PROVIDED PASSAGE:
--------------------

Published 1 June 2016
ISBN ePUB: 9781925384932
Categories: Modern contemporary fiction, historical fiction
Hebe de Souza spent her glorious formative years in her beloved hometown of Kanpur, North India. Her first novel, Black British, is based on her experiences growing up in an affluent Goan family in post-Independence India, a nation recently emerged from the shadows of the British Empire. She currently lives with her husband in Tweed Valley where the magpies sing them awake every morning.
A sharply funny yet poignant story about a courageous girl growing up in 1960s North India, from an exciting new voice in Australian fiction.
In the turbulent years that follow the British Empire’s collapse in India, rebellious and inquisitive Lucy de Souza is born into an affluent Indian family that once prospered under the Raj. Known as Black British because of their English language and customs, when the British deserted India Lucy’s family was left behind, strangers in their own land.

--------------------

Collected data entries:
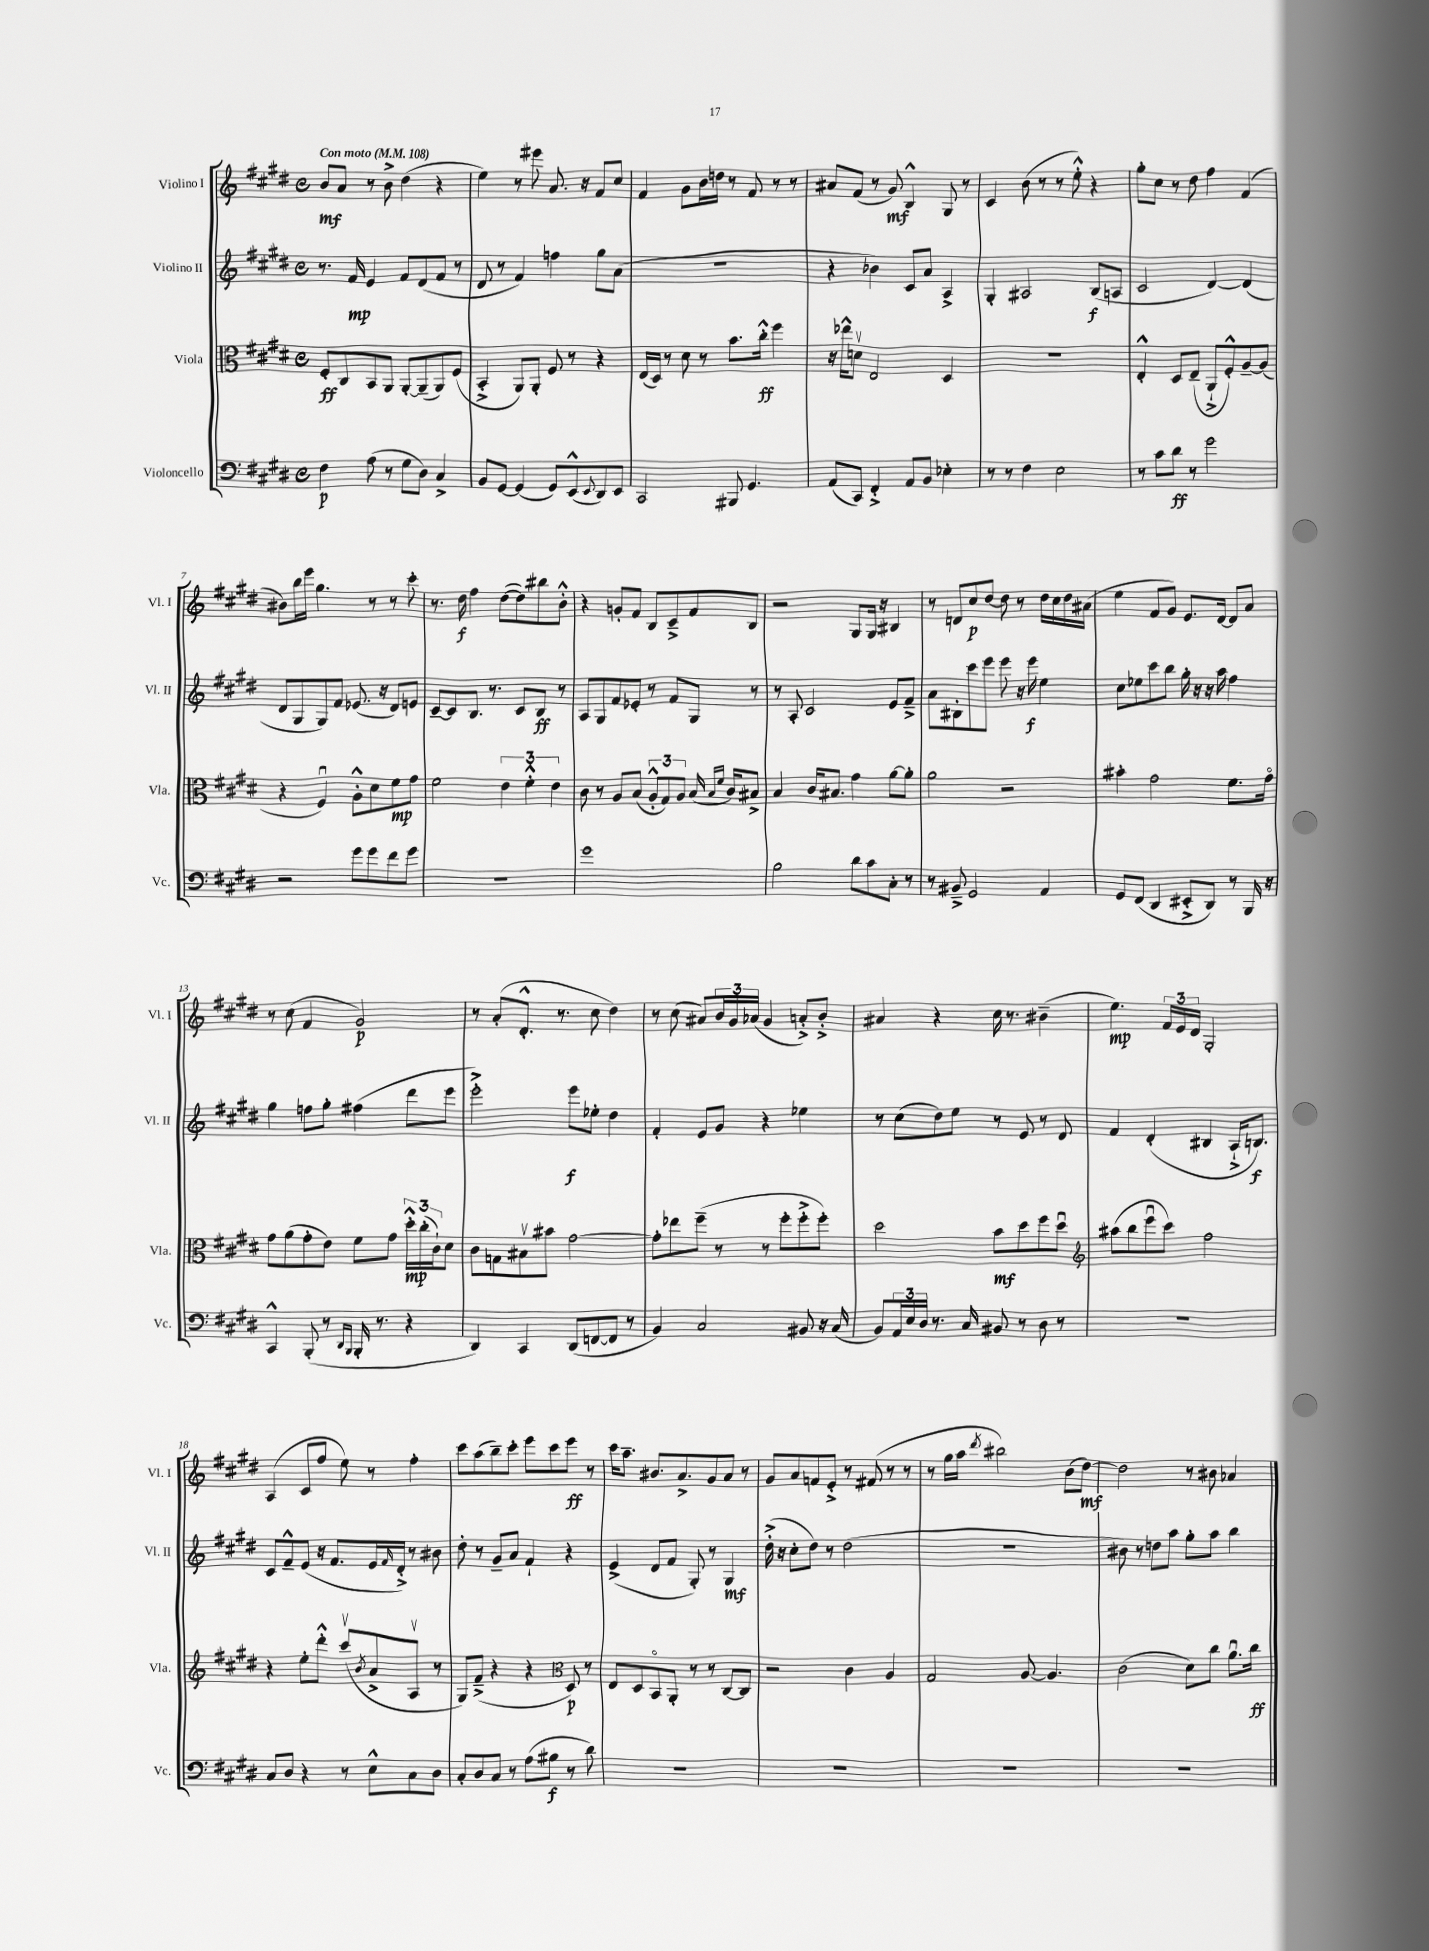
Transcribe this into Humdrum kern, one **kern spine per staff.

**kern	**kern	**kern	**kern
*staff4	*staff3	*staff2	*staff1
*clefF4	*clefC3	*clefG2	*clefG2
*k[f#c#g#d#]	*k[f#c#g#d#]	*k[f#c#g#d#]	*k[f#c#g#d#]
*M4/4	*M4/4	*M4/4	*M4/4
*met(c)	*met(c)	*met(c)	*met(c)
*MM108	*MM108	*MM108	*MM108
4F#	8F#'	8.r	8b
.	8C#	.	8a
.	.	16f#	.
(8A	8BB	4e	8r
8r	8AA	.	8b^
8G#	[8AA'	8f#	(4dd#
8D#)	(8AA~]	(8d#	.
4C#^	8AA)	8f#	4r
.	(8F#	8r	.
=	=	=	=
8BB	4BB'^	8d#	4ee)
[8GG#	.	8r	.
(4GG#]	8AA)	4f#)	8r
.	8AA'	.	8eee#
8GG#)	8F#	4ff	8.a
(8EE^^	8r	.	.
.	.	.	16r
8qqEE	.	.	.
8DD#)	4r	8gg#	8f#
8EE	.	(8a	8cc#
=	=	=	=
2CC#	(16E	1r	4f#
.	16D#)	.	.
.	8r	.	.
.	8d#	.	8g#
.	8r	.	16b
.	.	.	16dd
8BBB#	8.b	.	8r
4.GG#	.	.	8f#
.	16cc#'^^	.	.
.	4ff#	.	8r
.	.	.	8r
=	=	=	=
(8AA	16r	4r	8a#
.	16ee-^^	.	.
8CC#)	8dv	.	(8f#
4FF#'^	2E	4b-)	8r
.	.	.	8g#)
8AA	.	8c#	4B^^
8BB	.	8a	.
4E-'	4D#	4A^	8G#
.	.	.	8r
=	=	=	=
8r	1r	4G#'	4c#
8r	.	.	.
4F#	.	2A#	(8b
.	.	.	8r
2E	.	.	8r
.	.	.	8ee'^^)
.	.	(8B	4r
.	.	8A	.
=	=	=	=
8r	4E'^^	2c#	8gg#'
8c#	.	.	8cc#
8d#	8D#	.	8r
8r	(8E~	.	8dd#
2g#	8AA`^	[4d#)	4ff#
.	8F#'^^)	.	.
.	[8A~	(4d#]	(4f#
.	(8A]	.	.
=	=	=	=
2r	4r	8d#	8b#)
.	.	8G#	16bb
.	.	.	16eee
.	4F#u)	8G#)	4.gg#
.	.	8f#	.
8g#	8A'^^	(8.e-	.
8g#	8d#	.	8r
.	.	16r	.
8f#	8f#	8d#)	8r
8g#	8g#	8e	8ccc#'
=	=	=	=
1r	2f#	[8c#~	8.r
.	.	8c#]	.
.	.	.	16dd#
.	.	8.B	4ff#
.	.	8.r	.
.	6e	.	([8dd#
.	.	8c#	8dd#])
.	6f#'^^	.	.
.	.	8B	8bb#
.	6e	.	.
.	.	8r	8b'^^
=	=	=	=
1g#	8c#	8A	4r
.	8r	8G#	.
.	8A	8f#	8g'
.	(8B	8e-'	8f#
.	12A'^^	8r	8B
.	12G#)	.	.
.	.	8f#	8c#~^
.	12A	.	.
.	(16B	8G#	8f#
.	16qqB	.	.
.	16qqf#	.	.
.	16c#)	.	.
.	8B#^	8r	8B
=	=	=	=
2B	4B	8r	2r
.	.	8A'	.
.	16c#	2c#	.
.	8.B#	.	.
8d#	4g#	.	8G#
8c#	.	.	16G#
.	.	.	16r
8C#'	[8a	8e	4B#
8r	8a']	8f#~^	.
=	=	=	=
8r	2a	8a	8r
8BB#~^	.	8B#'	8d
2GG#	.	8ccc#	8cc#
.	.	8eee	[8dd#
.	2r	8eee	8dd#]
.	.	16r	8r
.	.	16eee	.
4AA	.	4ee	16dd#
.	.	.	16cc#
.	.	.	16dd#
.	.	.	(16a#
=	=	=	=
8GG#	4b#'	8cc#	4ee
(8FF#	.	8ee-	.
4DD#	2g#	8ccc#	8f#
.	.	8bb	8g#)
8EE#'^	.	16gg#'	8.e
.	.	16r	.
8DD#)	.	16r	.
.	.	16aa	[16d#
8r	8.f#	4ff#	8d#]
16BBB	.	.	8a
16r	16g#o	.	.
=	=	=	=
4CC#^^	8g#	4gg#	8r
.	(8a	.	(8cc#
(8BBB'	8g#'	8ff	4f#
8r	8e)	8gg#'	.
16qqDD#	.	.	.
16qqBBB	.	.	.
16BBB'	8f#	(4ff#	2g#)
8.r	.	.	.
.	8g#	.	.
4r	24dd#'^^	8ddd#	.
.	(24cc#'	.	.
.	24c#`)	.	.
.	8d#	8eee	.
=	=	=	=
4DD#)	8c#	2eee'^)	8r
.	8G	.	(8a'
4CC#	8B#v	.	8.d#'^^
.	8b#	.	.
.	.	.	8.r
(8DD#	[2g#	8eee	.
[8FF	.	8ee-'	8cc#
8FF]	.	4dd#	4dd#)
8r	.	.	.
=	=	=	=
4BB)	8g#']	4f#'	8r
.	8ee-	.	(8cc#
2C#	(8ff#~	8e	8a#)
.	8r	8g#	24b
.	.	.	24g#
.	.	.	(24a-
.	8r	4r	4g#
.	8ff#'	.	.
8BB#	8ff#'^	4ee-	8a'^)
16r	8ff#')	.	8b'^
(16C#	.	.	.
=	=	=	=
8BB)	2dd#	8r	4a#
24AA	.	(8cc#	.
24E	.	.	.
24D#	.	.	.
8.r	.	8dd#)	4r
.	.	8ee	.
16C#	.	.	.
8BB#	8b	8r	16cc#
.	.	.	8.r
8r	8dd#	8e	.
8D#	8ff#	8r	(4b#~
8r	8dd#u	8d#	.
=	=	=	=
*	*clefG2	*	*
1r	(8aa#	4f#	4.ee)
.	8bb	.	.
.	8eeeu	(4d#'	.
.	8ccc#)	.	24f#
.	.	.	24e
.	.	.	24d#
.	2ff#	4B#	2G#'
.	.	16A`^	.
.	.	8.B)	.
=	=	=	=
8C#	4r	8c#	(4A
8D#	.	8f#~^^	.
4r	8ee'	(8e	8c#
.	8ddd#'^^	16r	8ff#
.	.	8.f#	.
8r	(8ccc#v	.	8ee)
.	8qb	.	.
8E^^	8a^	16e	8r
.	.	16qqf#	.
.	.	16d#'^)	.
8C#	8Av	8r	4ff#'
8D#	8r	8b#	.
=	=	=	=
8C#'	8G#)	8dd#'	8ccc#
8D#	(8f#~^	8r	(8aa
8C#	4r	8g#~	8bb~)
8r	.	8a	8ccc#'
(8A	4r	4f#`	8eee
8B#	.	.	8ccc#
*	*clefC3	*	*
8r	8D#)	4r	8eee
8d#)	8r	.	8r
=	=	=	=
1r	8E	(4e^	16ccc#
.	.	.	8.aa~
.	8D#	.	.
.	8BBo	8d#	8.b#
.	8AA'	8f#	.
.	.	.	8.a^
.	8r	8G#')	.
.	8r	8r	8g#
.	[8C#	4G#	8a
.	8C#]	.	8r
=	=	=	=
1r	2r	(16dd#'^	8g#
.	.	16r	.
.	.	8cc#'	8a
.	.	8dd#)	8f
.	.	8r	8e'^
.	4c#	(2dd#	8r
.	.	.	(8f#
.	4A	.	8r
.	.	.	8r
=	=	=	=
1r	2G#	1r	8r
.	.	.	16gg#
.	.	.	16aa
.	.	.	8qddd#
.	.	.	2bb#)
.	[8A	.	.
.	4.A]	.	.
.	.	.	(8b
.	.	.	[8dd#)
=	=	=	=
1r	(2c#	8b#)	2dd#]
.	.	8r	.
.	.	8dd	.
.	.	8aa	.
.	8d#)	8gg#'	8r
.	8cc#	8aa	8b#
.	8.au	4bb	4a-
.	16cc#	.	.
==	==	==	==
*-	*-	*-	*-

--------------------

REQUESTS:
1 - Reproduce the book description in full, word for word.
2 - Count the lines in the records that contain the string "kern", and give only the number.

EXERCISE SOLUTIONS:
1 -
Published 1 June 2016
ISBN ePUB: 9781925384932
Categories: Modern contemporary fiction, historical fiction
Hebe de Souza spent her glorious formative years in her beloved hometown of Kanpur, North India. Her first novel, Black British, is based on her experiences growing up in an affluent Goan family in post-Independence India, a nation recently emerged from the shadows of the British Empire. She currently lives with her husband in Tweed Valley where the magpies sing them awake every morning.
A sharply funny yet poignant story about a courageous girl growing up in 1960s North India, from an exciting new voice in Australian fiction.
In the turbulent years that follow the British Empire’s collapse in India, rebellious and inquisitive Lucy de Souza is born into an affluent Indian family that once prospered under the Raj. Known as Black British because of their English language and customs, when the British deserted India Lucy’s family was left behind, strangers in their own land.

2 - 2